= TASK DIRECTIONS =
For this exercise, copy the data exactly and omit any images.

= DATA BLOCK =
———
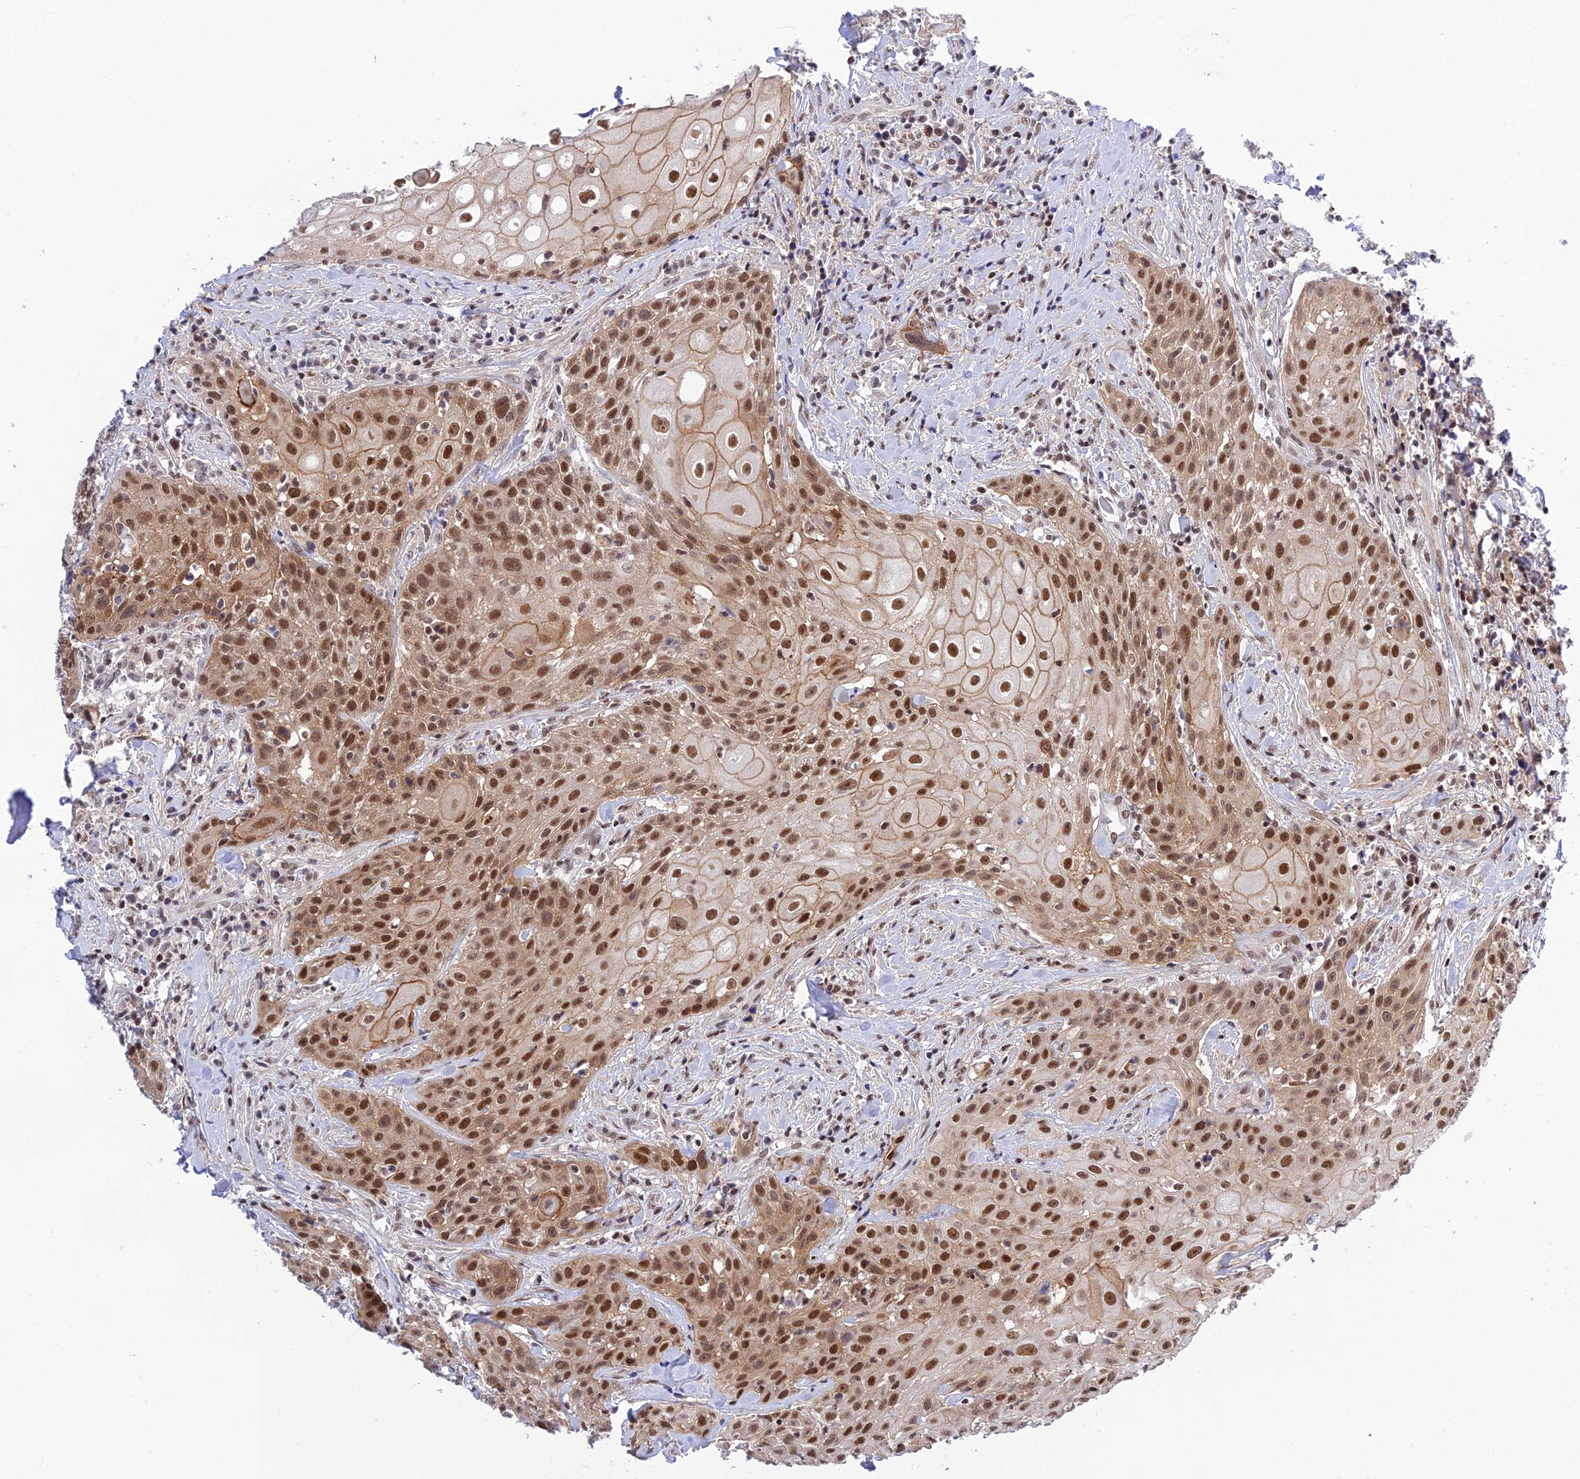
{"staining": {"intensity": "strong", "quantity": ">75%", "location": "cytoplasmic/membranous,nuclear"}, "tissue": "head and neck cancer", "cell_type": "Tumor cells", "image_type": "cancer", "snomed": [{"axis": "morphology", "description": "Squamous cell carcinoma, NOS"}, {"axis": "topography", "description": "Oral tissue"}, {"axis": "topography", "description": "Head-Neck"}], "caption": "IHC (DAB (3,3'-diaminobenzidine)) staining of head and neck cancer (squamous cell carcinoma) displays strong cytoplasmic/membranous and nuclear protein positivity in about >75% of tumor cells.", "gene": "TCEA1", "patient": {"sex": "female", "age": 82}}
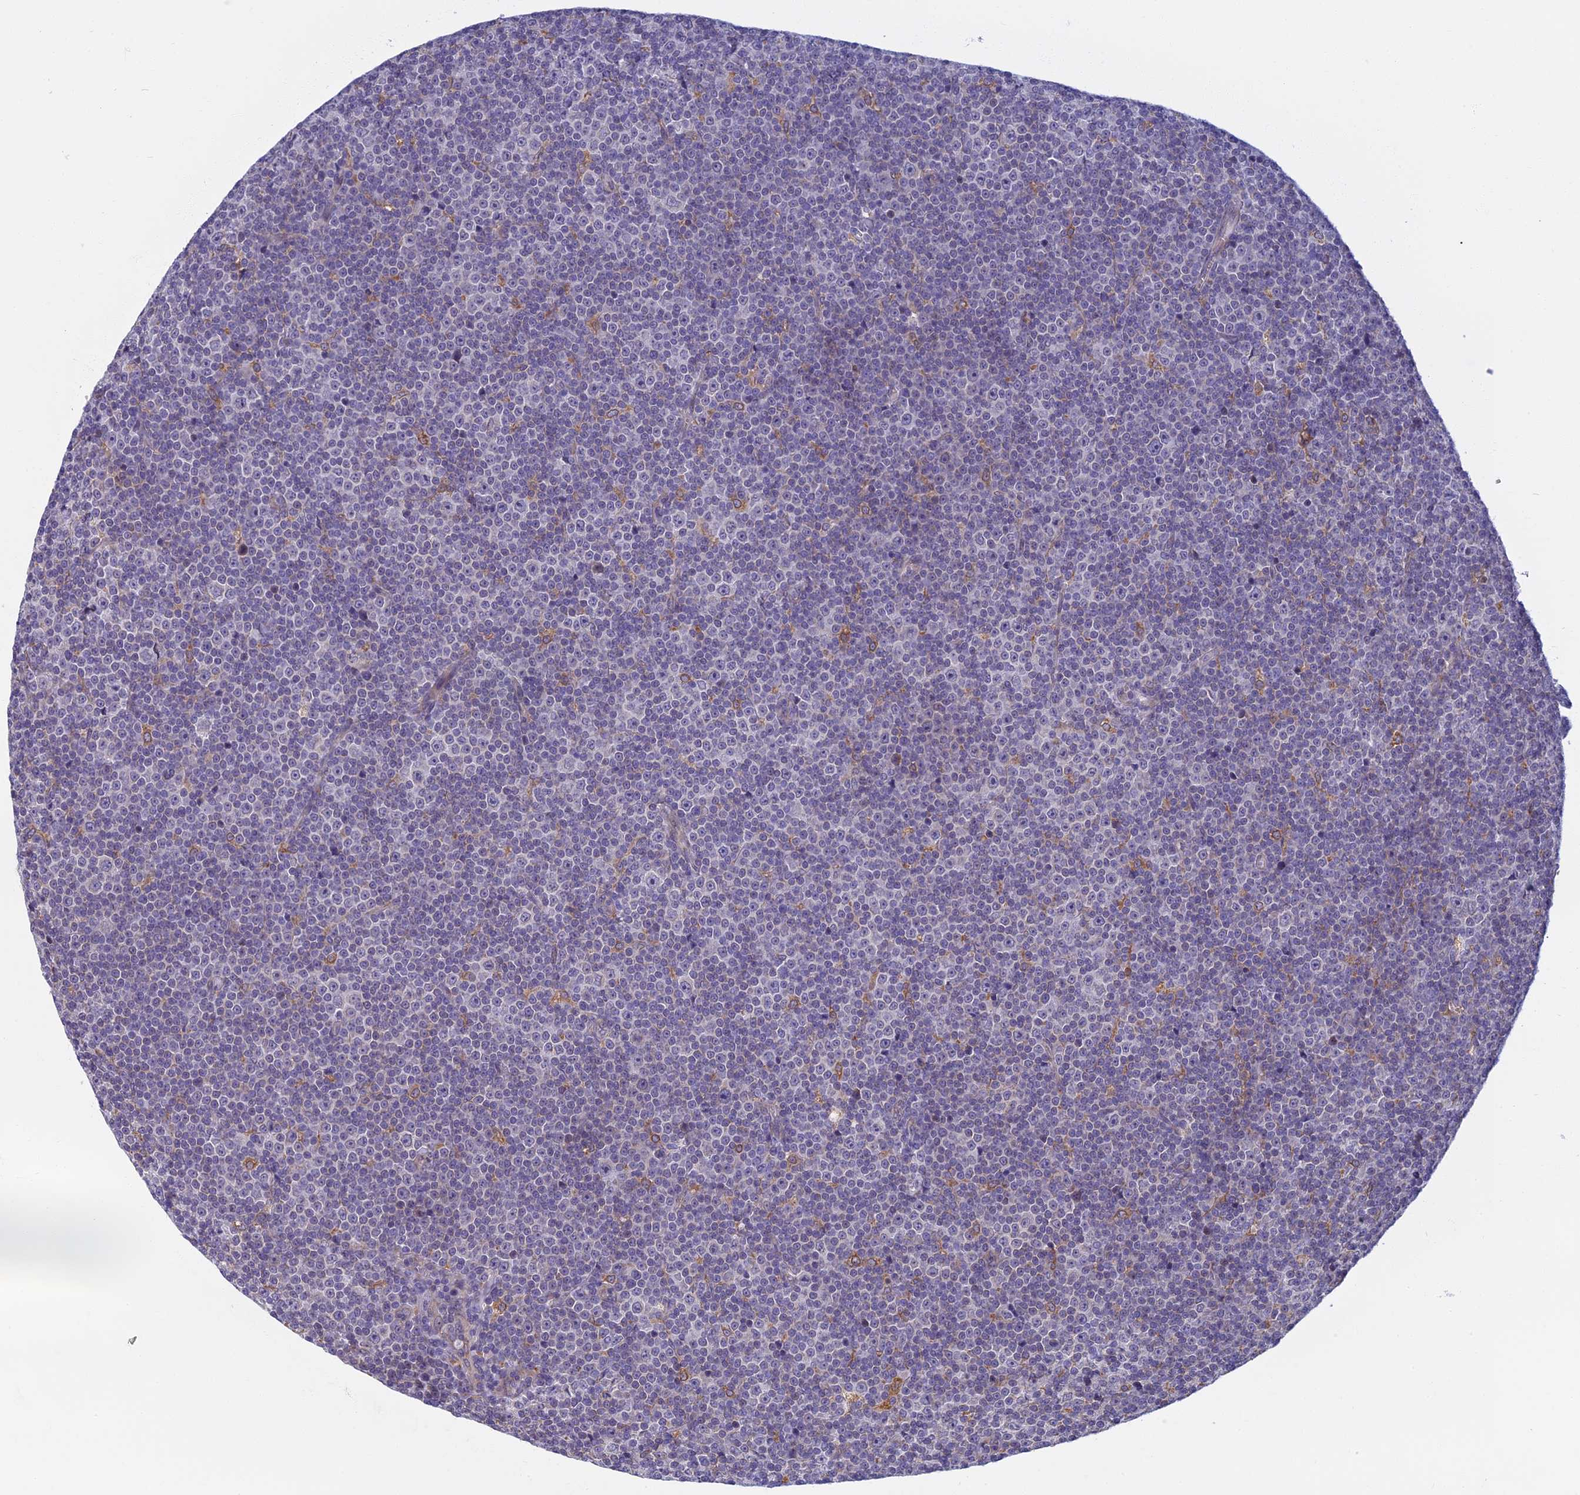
{"staining": {"intensity": "negative", "quantity": "none", "location": "none"}, "tissue": "lymphoma", "cell_type": "Tumor cells", "image_type": "cancer", "snomed": [{"axis": "morphology", "description": "Malignant lymphoma, non-Hodgkin's type, Low grade"}, {"axis": "topography", "description": "Lymph node"}], "caption": "The histopathology image demonstrates no significant staining in tumor cells of malignant lymphoma, non-Hodgkin's type (low-grade). The staining was performed using DAB to visualize the protein expression in brown, while the nuclei were stained in blue with hematoxylin (Magnification: 20x).", "gene": "DDX51", "patient": {"sex": "female", "age": 67}}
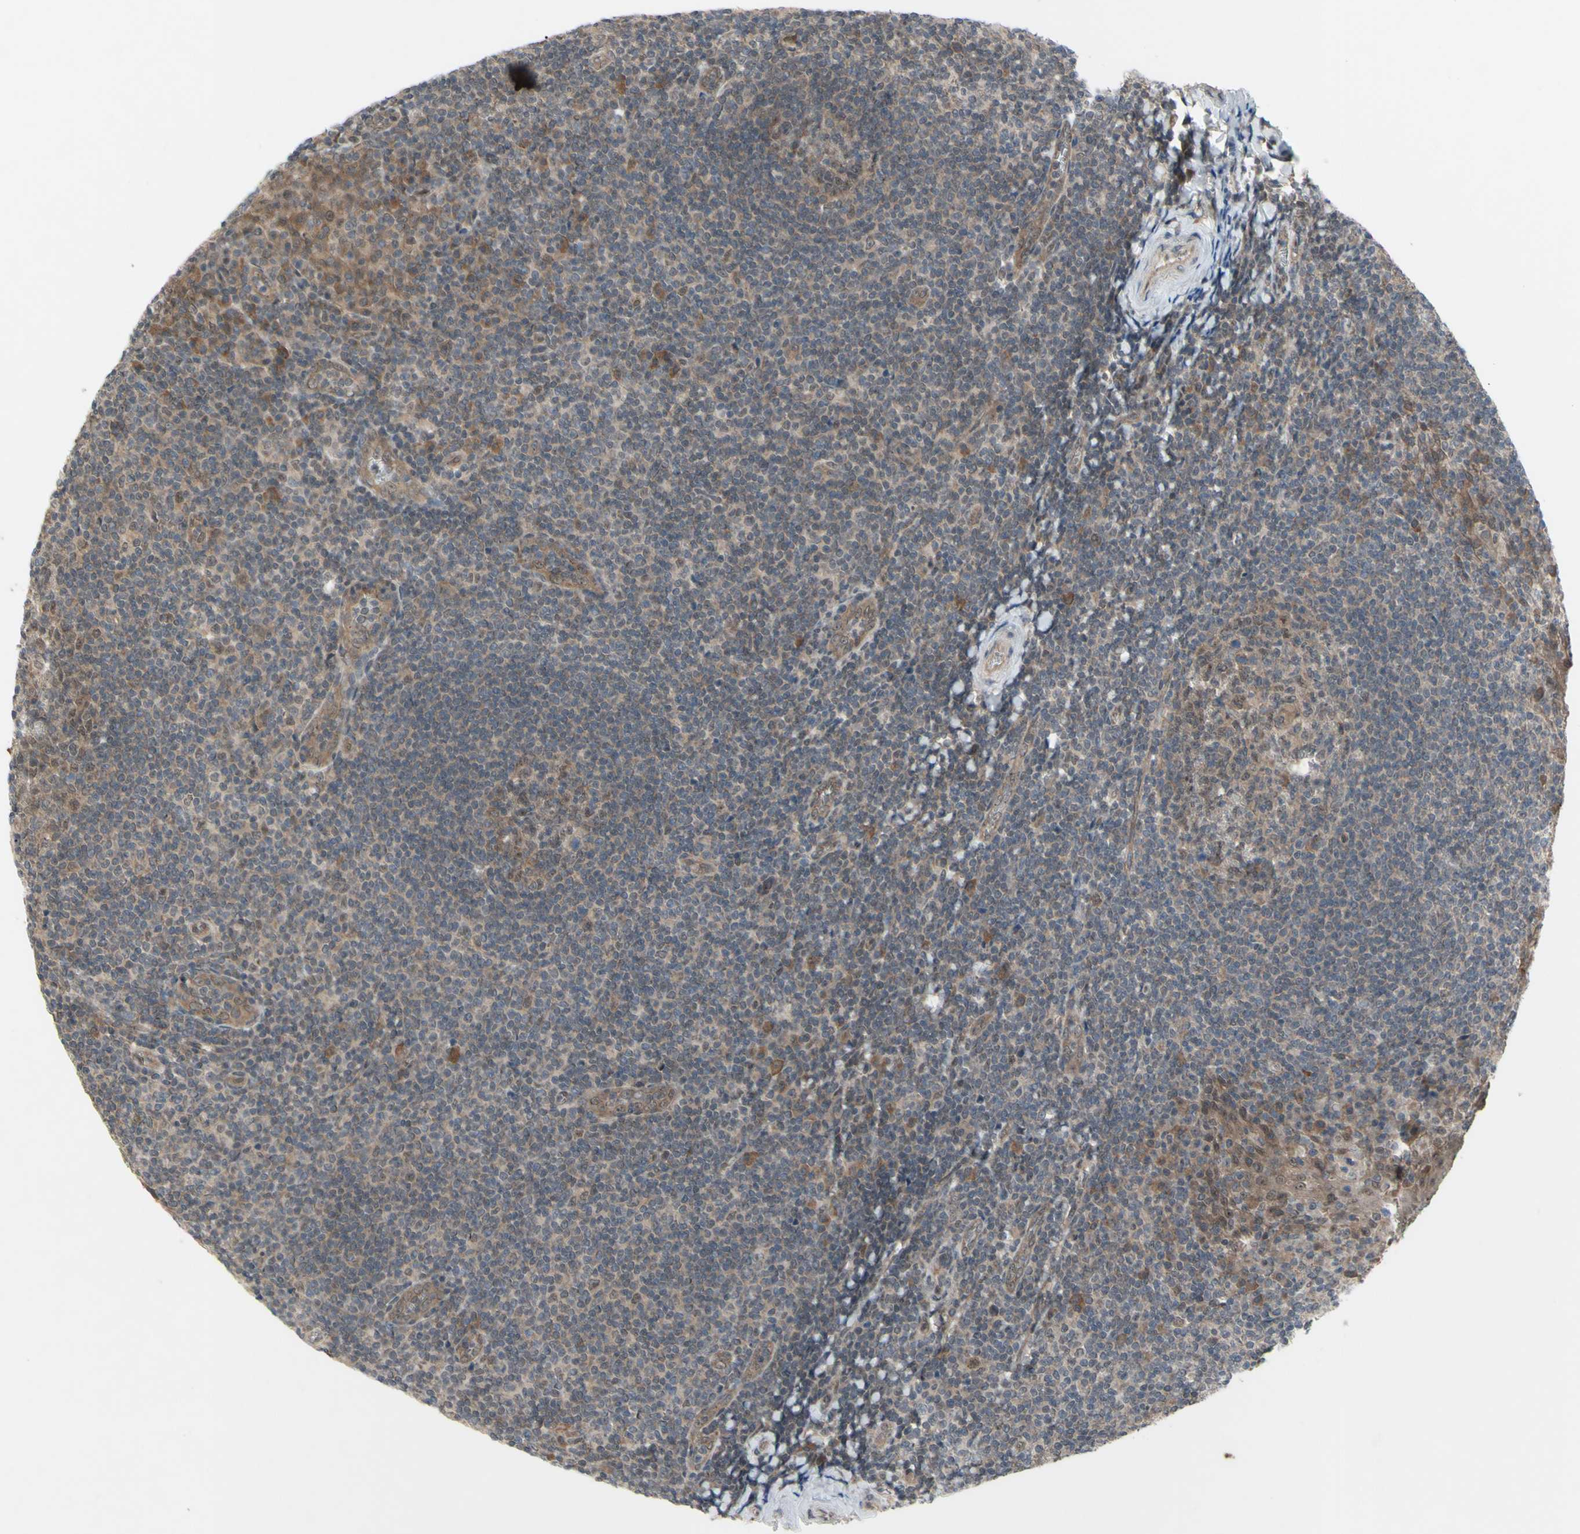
{"staining": {"intensity": "weak", "quantity": "<25%", "location": "cytoplasmic/membranous,nuclear"}, "tissue": "tonsil", "cell_type": "Germinal center cells", "image_type": "normal", "snomed": [{"axis": "morphology", "description": "Normal tissue, NOS"}, {"axis": "topography", "description": "Tonsil"}], "caption": "This photomicrograph is of normal tonsil stained with immunohistochemistry to label a protein in brown with the nuclei are counter-stained blue. There is no positivity in germinal center cells.", "gene": "TRDMT1", "patient": {"sex": "male", "age": 31}}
———
= RESULT OF THIS TASK =
{"staining": {"intensity": "strong", "quantity": ">75%", "location": "cytoplasmic/membranous,nuclear"}, "tissue": "head and neck cancer", "cell_type": "Tumor cells", "image_type": "cancer", "snomed": [{"axis": "morphology", "description": "Squamous cell carcinoma, NOS"}, {"axis": "topography", "description": "Oral tissue"}, {"axis": "topography", "description": "Head-Neck"}], "caption": "IHC (DAB (3,3'-diaminobenzidine)) staining of head and neck cancer (squamous cell carcinoma) displays strong cytoplasmic/membranous and nuclear protein positivity in about >75% of tumor cells.", "gene": "TCEA1", "patient": {"sex": "female", "age": 82}}
{"staining": {"intensity": "negative", "quantity": "none", "location": "none"}, "tissue": "lymphoma", "cell_type": "Tumor cells", "image_type": "cancer", "snomed": [{"axis": "morphology", "description": "Malignant lymphoma, non-Hodgkin's type, Low grade"}, {"axis": "topography", "description": "Lymph node"}], "caption": "The histopathology image demonstrates no significant staining in tumor cells of malignant lymphoma, non-Hodgkin's type (low-grade). The staining was performed using DAB to visualize the protein expression in brown, while the nuclei were stained in blue with hematoxylin (Magnification: 20x).", "gene": "DDX51", "patient": {"sex": "female", "age": 67}}
{"staining": {"intensity": "weak", "quantity": "<25%", "location": "cytoplasmic/membranous,nuclear"}, "tissue": "tonsil", "cell_type": "Germinal center cells", "image_type": "normal", "snomed": [{"axis": "morphology", "description": "Normal tissue, NOS"}, {"axis": "topography", "description": "Tonsil"}], "caption": "This photomicrograph is of normal tonsil stained with immunohistochemistry to label a protein in brown with the nuclei are counter-stained blue. There is no positivity in germinal center cells.", "gene": "TRDMT1", "patient": {"sex": "male", "age": 31}}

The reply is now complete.